3) However the means for the Slope and Quadratic are NOT SIGNIFICANT.

Means
I 0.592 0.011 53.939 0.000
S -0.006 0.009 -0.755 0.450
Q -0.002 0.002 -1.140 0.254


What would this mean? Is is still worth having the quadratic term in the model if the linear model overall fit is still very good?

Thank you,
Nicole
 Bengt O. Muthen posted on Monday, June 03, 2019 - 2:49 pm
Note that if models differ with respect to a variance being free or fixed at zero, you cannot use a chi-square difference test to compare them but have to use BIC. I assume that your quadratic model has a free variance for the quadratic growth factor.

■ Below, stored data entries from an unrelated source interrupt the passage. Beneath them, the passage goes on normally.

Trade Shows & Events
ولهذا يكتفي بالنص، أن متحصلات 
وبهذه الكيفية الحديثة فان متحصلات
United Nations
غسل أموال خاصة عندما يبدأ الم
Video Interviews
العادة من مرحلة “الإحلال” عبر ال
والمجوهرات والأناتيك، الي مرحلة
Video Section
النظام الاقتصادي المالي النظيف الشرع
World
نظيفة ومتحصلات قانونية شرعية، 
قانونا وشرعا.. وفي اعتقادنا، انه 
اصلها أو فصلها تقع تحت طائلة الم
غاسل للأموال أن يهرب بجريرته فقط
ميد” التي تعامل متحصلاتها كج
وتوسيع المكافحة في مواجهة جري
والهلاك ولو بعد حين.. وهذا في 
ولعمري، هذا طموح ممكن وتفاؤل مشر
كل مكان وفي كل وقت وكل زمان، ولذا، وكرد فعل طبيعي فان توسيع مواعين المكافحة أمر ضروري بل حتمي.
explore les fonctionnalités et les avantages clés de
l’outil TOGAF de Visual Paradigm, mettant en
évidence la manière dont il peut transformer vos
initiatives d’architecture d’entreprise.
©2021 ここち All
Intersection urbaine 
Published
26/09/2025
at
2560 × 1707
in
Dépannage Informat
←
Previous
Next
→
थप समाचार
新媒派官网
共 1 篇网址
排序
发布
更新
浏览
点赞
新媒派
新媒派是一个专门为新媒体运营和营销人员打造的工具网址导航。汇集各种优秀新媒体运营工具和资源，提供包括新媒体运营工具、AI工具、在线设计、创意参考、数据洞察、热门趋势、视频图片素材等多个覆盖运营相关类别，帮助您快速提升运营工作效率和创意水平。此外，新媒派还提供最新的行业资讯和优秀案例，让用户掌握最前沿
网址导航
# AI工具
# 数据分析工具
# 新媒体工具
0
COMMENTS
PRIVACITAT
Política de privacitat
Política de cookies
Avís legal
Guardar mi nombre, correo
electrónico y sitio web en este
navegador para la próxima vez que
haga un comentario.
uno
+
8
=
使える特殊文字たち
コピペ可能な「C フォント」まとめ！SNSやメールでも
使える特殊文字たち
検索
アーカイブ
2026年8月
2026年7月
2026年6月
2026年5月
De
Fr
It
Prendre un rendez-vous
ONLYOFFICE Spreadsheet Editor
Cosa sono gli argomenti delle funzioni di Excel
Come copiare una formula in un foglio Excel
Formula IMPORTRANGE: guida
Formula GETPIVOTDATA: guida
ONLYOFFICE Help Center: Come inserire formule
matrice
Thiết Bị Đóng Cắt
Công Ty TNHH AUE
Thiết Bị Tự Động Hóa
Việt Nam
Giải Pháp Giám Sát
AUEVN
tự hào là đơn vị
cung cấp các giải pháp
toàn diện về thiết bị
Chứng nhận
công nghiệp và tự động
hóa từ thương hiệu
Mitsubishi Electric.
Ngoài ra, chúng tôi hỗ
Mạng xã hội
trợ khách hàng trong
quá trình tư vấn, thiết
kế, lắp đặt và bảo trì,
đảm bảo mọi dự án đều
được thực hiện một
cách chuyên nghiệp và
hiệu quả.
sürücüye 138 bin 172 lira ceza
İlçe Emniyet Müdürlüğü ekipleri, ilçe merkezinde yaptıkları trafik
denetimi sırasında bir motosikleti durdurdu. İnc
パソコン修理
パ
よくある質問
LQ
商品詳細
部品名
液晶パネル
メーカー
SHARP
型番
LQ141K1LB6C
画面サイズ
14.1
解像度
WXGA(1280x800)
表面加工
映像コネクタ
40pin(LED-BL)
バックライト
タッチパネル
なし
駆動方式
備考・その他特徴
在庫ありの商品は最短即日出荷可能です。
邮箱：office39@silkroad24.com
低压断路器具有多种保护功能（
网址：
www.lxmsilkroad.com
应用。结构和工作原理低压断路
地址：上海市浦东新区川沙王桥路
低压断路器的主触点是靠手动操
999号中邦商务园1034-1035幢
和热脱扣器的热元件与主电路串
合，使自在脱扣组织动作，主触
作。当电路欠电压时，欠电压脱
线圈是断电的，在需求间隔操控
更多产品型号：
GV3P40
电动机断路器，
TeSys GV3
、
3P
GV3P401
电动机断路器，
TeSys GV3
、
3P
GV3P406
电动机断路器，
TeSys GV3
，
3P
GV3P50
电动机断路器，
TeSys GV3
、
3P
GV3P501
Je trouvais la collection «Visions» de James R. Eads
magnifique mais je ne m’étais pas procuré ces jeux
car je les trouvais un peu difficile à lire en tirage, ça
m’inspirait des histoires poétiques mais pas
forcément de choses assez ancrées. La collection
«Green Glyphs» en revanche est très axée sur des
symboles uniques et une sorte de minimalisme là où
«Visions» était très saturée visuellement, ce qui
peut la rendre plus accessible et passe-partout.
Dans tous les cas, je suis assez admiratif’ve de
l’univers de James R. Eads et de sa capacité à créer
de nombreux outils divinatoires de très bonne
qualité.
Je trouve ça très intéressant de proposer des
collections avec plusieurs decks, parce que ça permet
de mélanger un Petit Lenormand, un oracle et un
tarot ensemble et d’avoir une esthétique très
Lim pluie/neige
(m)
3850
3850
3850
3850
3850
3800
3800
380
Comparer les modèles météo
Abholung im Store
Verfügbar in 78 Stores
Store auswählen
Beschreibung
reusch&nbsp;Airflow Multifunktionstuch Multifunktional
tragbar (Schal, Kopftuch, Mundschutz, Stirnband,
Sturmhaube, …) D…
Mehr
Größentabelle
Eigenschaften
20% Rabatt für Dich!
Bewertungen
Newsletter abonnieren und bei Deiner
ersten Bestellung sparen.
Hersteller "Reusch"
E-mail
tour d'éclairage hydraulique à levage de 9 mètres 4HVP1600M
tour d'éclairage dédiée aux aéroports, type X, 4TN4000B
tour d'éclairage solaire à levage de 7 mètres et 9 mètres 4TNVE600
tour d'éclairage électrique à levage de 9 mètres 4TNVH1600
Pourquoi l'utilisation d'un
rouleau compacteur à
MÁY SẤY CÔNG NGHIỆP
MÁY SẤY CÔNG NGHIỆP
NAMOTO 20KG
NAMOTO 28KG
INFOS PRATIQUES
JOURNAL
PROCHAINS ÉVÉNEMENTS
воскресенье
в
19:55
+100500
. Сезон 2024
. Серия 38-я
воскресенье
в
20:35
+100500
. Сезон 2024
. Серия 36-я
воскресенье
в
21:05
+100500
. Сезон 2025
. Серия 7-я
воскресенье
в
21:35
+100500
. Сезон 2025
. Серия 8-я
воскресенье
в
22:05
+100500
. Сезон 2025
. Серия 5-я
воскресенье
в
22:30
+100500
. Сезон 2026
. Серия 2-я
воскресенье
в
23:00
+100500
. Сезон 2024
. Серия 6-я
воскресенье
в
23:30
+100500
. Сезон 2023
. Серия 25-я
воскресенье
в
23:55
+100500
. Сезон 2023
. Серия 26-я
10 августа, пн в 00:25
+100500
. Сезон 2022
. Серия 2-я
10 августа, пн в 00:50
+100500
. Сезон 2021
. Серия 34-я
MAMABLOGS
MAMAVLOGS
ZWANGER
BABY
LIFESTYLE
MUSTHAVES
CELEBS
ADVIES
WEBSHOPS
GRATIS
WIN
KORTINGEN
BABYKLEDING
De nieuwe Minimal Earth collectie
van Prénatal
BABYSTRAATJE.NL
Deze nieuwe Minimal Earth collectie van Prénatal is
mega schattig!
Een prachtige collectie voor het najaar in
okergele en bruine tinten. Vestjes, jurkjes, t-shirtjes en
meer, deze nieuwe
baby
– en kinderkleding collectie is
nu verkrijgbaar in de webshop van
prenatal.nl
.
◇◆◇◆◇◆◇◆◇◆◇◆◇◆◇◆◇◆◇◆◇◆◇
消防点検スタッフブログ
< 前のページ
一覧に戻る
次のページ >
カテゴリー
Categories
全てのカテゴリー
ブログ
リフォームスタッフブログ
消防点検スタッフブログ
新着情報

A growth factor mean not being significant doesn't mean that the growth factor should be removed if it still has variance.
 Nicole Watkins posted on Monday, June 03, 2019 - 6:20 pm
Dr. Muthen,
The variance is significant:
Variances
I 0.109 0.015 7.295 0.000
S 0.029 0.009 3.217 0.001
Q 0.001 0.000 2.552 0.011


However, the BIC is slightly larger than that of the linear trajectory.

I am sorry to ask but, I am confused as to why exactly I cannot use a chi-square difference test. Thank you for clarifying that for me.
 Bengt O. Muthen posted on Tuesday, June 04, 2019 - 5:30 pm
BIC becomes larger for the quadratic model because of the insignificant q mean - you add a parameter which doesn't improve the likelihood much. Still, you would ignore the insignificance of the q mean, ignore the higher BIC, and keep the quadratic because it has variance.

Likelihood-ratio chi-square difference testing is not ok when one of the models you are considering is a special case of the other by having parameter(s) on the border of their admissible space, such as a zero variance or a zero latent class probability. There is a large literature on that which you can google.